Marco Mânlio Capitolino aspirou à realeza e acabou precipitado da Rocha Tarpeia. É o que Tito Lívio conta no livro VI da História de Roma – Ab urbe condita libri. A República condenou Mânlio, apesar de suas ações nobres, porque – movidas pela “vergonhosa paixão de reinar” – deixavam de motivar recompensa e glória para se tornarem odiosas.

Jair Bolsonaro, como os antigos acusados em Roma, compareceu ao fórum. Sua presença não constrangeu os ministros – Lula não esteve lá quando o STF definiu que os condenados em 2.ª instância deviam ir para o cárcere, antes do trânsito em julgado. Bolsonaro sabe o significado de seu gesto. É de manipular as redes e de explorar meias-verdades que o bolsonarismo é sempre acusado pelos adversários.
A última delas foi o caso da cabeleireira Débora dos Santos, que foi a Brasília se unir aos acampados em frente ao QG do Exército, onde a palavra de ordem era a sediciosa “intervenção das Forças Armadas”. O ataque à sede dos Poderes tinha o fim de ocupá-las para obter a adesão dos militares. Tudo provado à exaustão por centenas de mensagens entre os réus. A cabeleireira tem dois filhos. Uma condenação a 14 anos resultaria em dois de cadeia antes da progressão ao semiaberto.
Aqui é preciso diferenciar dois tipos de reações: a dos que procuram corrigir os excessos de uma Justiça afrontada e pedem aos julgadores equilíbrio e respeito ao estado democrático de direito e a da miríade de oportunistas, que usa o caso de Débora para atacar o dever que a Justiça tem de mandar para a cadeia os golpistas que cometeram o pior dos crimes em uma República: aspirar à tirania e atentar contra as liberdades.

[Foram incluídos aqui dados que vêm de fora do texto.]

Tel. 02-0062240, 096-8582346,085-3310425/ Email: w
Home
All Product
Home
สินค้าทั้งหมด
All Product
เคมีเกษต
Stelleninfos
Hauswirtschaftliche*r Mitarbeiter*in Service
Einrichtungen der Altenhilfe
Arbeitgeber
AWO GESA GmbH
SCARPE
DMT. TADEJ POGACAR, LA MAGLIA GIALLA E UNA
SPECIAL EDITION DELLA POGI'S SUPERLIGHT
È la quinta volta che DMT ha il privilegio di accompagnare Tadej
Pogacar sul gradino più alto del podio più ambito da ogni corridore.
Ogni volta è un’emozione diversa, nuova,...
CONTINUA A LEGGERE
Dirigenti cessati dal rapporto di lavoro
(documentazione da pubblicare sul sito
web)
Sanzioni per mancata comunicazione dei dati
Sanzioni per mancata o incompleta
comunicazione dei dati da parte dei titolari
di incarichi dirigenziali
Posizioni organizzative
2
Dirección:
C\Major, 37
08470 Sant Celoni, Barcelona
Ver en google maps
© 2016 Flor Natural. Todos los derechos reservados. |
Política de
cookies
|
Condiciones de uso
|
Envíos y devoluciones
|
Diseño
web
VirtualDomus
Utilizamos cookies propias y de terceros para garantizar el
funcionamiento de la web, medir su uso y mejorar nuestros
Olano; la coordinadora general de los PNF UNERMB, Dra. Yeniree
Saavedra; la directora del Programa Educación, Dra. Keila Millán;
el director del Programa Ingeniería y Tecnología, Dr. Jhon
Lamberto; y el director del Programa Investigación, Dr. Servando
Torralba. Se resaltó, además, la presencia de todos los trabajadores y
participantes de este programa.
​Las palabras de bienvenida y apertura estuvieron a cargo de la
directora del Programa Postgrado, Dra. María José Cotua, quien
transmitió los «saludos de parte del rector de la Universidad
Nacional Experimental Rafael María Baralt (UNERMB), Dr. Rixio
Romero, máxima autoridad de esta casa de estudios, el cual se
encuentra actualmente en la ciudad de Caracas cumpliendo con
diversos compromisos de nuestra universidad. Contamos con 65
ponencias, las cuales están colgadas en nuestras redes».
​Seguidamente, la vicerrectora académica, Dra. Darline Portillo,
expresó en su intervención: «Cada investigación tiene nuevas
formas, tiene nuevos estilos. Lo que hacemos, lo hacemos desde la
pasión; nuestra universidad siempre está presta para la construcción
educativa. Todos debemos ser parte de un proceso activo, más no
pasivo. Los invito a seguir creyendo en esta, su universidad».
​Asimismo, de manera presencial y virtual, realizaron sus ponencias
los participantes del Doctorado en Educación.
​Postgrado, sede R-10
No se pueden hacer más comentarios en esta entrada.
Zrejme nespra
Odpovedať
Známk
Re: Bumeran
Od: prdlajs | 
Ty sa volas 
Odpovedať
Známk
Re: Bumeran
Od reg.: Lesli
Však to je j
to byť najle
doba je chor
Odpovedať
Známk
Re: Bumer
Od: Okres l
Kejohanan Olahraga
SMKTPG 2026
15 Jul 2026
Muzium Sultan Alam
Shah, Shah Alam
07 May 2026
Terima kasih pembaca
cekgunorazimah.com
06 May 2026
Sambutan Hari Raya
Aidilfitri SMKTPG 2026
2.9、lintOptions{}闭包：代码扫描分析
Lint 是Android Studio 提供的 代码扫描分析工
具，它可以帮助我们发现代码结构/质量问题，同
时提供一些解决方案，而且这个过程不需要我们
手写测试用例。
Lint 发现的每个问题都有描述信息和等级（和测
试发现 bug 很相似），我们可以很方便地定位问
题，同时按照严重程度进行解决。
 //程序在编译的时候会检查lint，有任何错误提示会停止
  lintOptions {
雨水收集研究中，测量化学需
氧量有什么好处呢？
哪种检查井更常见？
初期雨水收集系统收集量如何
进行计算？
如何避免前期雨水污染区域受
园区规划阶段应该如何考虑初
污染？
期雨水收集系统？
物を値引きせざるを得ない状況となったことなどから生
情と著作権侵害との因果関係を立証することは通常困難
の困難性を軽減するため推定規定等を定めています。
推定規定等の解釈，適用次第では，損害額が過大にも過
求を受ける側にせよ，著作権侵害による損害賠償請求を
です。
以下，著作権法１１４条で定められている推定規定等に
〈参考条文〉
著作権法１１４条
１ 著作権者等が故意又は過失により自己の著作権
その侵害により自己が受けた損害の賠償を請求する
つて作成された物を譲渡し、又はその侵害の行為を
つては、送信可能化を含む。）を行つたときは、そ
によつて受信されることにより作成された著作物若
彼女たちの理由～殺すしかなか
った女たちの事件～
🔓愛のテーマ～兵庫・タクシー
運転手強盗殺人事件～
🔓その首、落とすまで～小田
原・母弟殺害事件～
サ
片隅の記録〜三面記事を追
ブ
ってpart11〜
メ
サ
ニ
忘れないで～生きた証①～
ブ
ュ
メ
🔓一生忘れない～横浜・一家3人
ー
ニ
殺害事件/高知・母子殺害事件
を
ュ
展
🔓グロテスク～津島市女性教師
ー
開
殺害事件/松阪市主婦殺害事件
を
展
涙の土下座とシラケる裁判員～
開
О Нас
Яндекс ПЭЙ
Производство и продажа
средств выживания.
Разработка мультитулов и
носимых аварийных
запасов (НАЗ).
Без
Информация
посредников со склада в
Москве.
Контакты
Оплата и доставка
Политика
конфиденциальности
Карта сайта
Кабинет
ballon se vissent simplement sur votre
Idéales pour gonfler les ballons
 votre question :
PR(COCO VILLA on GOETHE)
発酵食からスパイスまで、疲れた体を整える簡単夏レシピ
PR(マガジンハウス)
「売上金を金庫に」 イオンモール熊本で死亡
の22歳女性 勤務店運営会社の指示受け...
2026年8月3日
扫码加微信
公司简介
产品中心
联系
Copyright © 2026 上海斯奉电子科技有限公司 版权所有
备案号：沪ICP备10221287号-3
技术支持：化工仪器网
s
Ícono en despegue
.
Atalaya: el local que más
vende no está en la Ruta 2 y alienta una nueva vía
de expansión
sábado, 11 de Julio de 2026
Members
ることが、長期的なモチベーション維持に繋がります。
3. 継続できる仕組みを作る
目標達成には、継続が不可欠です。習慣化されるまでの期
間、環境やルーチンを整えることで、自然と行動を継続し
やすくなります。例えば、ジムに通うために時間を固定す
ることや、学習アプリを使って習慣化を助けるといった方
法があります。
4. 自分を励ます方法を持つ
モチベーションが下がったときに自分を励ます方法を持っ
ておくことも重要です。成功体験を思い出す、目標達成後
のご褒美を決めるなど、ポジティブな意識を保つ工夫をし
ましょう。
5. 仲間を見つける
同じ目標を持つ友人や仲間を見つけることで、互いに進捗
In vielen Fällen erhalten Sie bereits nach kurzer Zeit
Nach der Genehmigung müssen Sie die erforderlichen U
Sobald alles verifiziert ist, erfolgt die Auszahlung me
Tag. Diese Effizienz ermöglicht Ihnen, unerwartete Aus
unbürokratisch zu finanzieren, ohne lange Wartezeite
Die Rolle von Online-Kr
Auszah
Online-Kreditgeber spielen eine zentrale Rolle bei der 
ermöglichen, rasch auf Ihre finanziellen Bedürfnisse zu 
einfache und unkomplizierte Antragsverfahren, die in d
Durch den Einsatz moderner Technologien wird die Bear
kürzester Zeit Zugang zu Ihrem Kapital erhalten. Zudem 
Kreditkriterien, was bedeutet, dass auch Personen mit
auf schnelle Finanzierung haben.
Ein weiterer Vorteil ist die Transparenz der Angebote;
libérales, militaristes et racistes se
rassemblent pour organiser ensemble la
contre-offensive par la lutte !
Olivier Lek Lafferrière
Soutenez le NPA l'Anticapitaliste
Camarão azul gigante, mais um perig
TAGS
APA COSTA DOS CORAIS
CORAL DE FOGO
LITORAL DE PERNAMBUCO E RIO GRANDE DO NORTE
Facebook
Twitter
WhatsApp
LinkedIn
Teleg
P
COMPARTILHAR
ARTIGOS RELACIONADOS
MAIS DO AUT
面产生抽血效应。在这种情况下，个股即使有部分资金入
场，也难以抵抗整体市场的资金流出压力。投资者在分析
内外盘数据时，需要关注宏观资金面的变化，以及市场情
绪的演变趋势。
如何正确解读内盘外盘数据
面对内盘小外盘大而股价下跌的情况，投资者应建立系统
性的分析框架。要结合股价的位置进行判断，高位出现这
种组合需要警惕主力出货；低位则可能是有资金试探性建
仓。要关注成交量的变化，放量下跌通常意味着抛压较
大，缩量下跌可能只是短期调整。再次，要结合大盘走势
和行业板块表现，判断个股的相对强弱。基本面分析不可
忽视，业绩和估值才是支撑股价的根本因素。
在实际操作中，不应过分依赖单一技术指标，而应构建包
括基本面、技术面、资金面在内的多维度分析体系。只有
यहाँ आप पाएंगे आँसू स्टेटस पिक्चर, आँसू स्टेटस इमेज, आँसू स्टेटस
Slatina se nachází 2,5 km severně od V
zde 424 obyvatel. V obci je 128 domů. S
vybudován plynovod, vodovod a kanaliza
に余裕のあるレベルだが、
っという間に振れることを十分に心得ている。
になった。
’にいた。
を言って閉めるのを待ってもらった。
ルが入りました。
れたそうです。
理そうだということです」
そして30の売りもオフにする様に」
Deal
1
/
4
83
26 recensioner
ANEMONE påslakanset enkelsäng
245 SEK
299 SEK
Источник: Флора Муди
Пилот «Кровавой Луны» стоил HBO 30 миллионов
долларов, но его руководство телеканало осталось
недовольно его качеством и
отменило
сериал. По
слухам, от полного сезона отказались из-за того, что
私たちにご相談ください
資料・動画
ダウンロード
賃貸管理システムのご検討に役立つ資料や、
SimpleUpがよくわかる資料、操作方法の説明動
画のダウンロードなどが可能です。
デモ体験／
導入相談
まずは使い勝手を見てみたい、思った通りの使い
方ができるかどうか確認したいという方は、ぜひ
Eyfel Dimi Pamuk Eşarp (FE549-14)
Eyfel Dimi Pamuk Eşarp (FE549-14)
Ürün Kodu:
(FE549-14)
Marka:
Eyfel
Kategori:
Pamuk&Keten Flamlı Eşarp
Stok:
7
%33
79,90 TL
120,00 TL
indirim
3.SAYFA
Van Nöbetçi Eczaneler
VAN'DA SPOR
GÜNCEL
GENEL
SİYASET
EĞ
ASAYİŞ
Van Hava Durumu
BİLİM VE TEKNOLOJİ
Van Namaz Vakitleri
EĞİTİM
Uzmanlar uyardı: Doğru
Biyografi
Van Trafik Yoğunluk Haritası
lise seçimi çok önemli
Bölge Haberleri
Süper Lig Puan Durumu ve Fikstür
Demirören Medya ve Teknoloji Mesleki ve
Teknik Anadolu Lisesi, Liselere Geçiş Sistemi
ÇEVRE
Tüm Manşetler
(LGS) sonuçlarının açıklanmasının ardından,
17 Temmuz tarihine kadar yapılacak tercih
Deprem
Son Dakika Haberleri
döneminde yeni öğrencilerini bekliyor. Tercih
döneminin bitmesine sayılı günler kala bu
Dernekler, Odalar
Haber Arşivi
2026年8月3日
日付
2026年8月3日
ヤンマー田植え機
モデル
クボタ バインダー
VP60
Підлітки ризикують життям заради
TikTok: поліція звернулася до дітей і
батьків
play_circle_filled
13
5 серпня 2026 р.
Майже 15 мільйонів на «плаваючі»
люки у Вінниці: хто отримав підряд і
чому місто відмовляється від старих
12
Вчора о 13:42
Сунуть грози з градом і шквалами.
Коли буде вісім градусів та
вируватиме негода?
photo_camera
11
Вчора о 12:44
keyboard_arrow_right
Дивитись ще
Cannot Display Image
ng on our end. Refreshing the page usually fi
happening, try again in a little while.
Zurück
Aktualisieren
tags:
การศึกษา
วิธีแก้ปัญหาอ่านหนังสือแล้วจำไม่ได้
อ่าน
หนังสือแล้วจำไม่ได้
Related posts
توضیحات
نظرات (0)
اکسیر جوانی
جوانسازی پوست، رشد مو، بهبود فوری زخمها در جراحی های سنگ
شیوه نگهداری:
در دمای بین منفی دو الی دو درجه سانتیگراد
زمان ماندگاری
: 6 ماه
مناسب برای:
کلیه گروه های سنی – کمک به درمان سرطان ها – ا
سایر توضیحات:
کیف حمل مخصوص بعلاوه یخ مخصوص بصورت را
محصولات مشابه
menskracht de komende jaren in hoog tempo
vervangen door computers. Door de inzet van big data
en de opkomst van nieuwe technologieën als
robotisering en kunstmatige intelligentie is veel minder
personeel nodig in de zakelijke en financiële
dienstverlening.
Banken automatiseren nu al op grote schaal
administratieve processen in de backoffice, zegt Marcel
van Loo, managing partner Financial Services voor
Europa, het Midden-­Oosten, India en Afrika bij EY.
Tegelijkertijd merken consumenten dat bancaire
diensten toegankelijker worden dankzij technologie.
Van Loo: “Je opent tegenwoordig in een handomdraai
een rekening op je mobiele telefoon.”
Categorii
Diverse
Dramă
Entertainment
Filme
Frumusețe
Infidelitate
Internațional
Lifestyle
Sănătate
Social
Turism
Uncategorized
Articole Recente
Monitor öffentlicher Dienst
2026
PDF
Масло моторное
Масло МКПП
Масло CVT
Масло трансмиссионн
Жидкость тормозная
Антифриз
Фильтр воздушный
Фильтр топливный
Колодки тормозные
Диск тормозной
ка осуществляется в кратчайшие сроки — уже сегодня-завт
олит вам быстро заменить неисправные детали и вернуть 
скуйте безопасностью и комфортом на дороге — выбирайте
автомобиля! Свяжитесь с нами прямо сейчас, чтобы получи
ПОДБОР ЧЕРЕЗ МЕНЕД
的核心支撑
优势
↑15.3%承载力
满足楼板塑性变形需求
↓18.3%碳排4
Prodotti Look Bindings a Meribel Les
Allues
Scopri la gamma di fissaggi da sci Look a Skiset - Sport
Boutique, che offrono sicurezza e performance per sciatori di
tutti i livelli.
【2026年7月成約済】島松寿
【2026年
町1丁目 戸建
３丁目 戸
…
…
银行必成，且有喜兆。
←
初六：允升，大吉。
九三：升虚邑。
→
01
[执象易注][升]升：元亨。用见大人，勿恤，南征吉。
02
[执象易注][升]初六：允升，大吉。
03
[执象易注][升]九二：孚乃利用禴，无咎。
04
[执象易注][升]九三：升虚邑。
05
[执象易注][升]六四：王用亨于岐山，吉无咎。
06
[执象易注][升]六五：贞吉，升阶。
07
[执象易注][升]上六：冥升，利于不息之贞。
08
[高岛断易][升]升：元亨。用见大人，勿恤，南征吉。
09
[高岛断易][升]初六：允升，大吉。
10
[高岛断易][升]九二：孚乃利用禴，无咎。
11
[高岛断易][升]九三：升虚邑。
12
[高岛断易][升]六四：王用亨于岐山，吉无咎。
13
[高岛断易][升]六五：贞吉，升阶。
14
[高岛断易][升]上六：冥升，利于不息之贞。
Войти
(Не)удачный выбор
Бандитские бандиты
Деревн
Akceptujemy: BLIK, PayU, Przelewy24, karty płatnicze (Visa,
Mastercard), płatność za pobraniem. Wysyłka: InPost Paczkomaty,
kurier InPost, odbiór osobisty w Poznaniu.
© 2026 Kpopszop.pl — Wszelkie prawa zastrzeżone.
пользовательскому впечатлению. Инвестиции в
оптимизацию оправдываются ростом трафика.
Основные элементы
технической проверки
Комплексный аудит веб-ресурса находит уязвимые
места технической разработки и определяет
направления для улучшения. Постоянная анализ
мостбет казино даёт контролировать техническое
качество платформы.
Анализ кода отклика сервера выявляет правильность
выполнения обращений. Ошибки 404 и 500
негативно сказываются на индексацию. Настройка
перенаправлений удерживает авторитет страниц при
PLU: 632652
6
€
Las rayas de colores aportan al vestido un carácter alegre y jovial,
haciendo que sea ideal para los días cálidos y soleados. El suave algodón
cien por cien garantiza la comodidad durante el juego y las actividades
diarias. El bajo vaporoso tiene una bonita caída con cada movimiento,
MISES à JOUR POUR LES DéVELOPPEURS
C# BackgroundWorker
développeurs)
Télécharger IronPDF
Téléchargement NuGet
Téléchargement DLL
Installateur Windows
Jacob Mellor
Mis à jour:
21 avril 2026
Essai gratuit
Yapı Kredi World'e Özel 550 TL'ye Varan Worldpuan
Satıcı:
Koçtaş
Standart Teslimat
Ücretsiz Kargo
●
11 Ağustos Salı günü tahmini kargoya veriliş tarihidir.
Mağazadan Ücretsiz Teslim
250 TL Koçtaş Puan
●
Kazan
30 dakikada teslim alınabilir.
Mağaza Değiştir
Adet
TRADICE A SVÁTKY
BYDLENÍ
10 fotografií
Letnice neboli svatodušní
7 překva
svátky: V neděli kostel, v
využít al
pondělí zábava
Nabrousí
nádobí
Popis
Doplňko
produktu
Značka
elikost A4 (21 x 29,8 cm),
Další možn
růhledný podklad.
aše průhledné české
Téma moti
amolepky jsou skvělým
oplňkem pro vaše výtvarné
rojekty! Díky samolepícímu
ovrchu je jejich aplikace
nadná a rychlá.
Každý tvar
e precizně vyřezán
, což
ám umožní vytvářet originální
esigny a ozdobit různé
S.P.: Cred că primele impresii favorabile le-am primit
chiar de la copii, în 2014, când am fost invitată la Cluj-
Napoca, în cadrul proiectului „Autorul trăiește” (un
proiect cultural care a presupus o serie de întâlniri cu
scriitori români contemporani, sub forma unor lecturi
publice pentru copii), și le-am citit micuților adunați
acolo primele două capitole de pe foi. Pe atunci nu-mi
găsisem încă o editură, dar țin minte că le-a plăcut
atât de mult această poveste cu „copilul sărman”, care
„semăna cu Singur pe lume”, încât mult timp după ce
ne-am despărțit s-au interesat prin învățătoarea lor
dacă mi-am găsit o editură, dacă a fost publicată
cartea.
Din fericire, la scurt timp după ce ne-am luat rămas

Há políticos que, em vez de se preocuparem com o gangsterismo em suas cidades e Estados, resolveram “salvar” a cabeleireira. Mal conseguem esconder o verdadeiro interesse: herdar os votos de Bolsonaro, o réu que, em breve, será atirado pelo STF, não da Rocha Tarpeia, mas ao malfadado rol dos culpados.
O batom da cabeleireira é parecido com o qual a Procuradoria diz que Bolsonaro escreveu sua participação no golpe. Era chefe supremo das Forças Armadas. Tomou conhecimento da conspiração para anular as eleições. Militares puseram em execução duas operações por fora da cadeia do comando. Iniciariam a empreitada. Bolsonaro não os impediu. Como seria beneficiado, aderiu à conduta. Está no Código Penal: comete-se crime por ação ou omissão. Essa é a lei. Eis o batom de Bolsonaro.
Negar o golpe é como negar o Petrolão. Há muito este País espera uma revolução: a do cumprimento das leis. É isso que os Poderes da República e cada cidadão devem ao Brasil. Quando as leis são cumpridas, nenhuma anistia é “necessária”.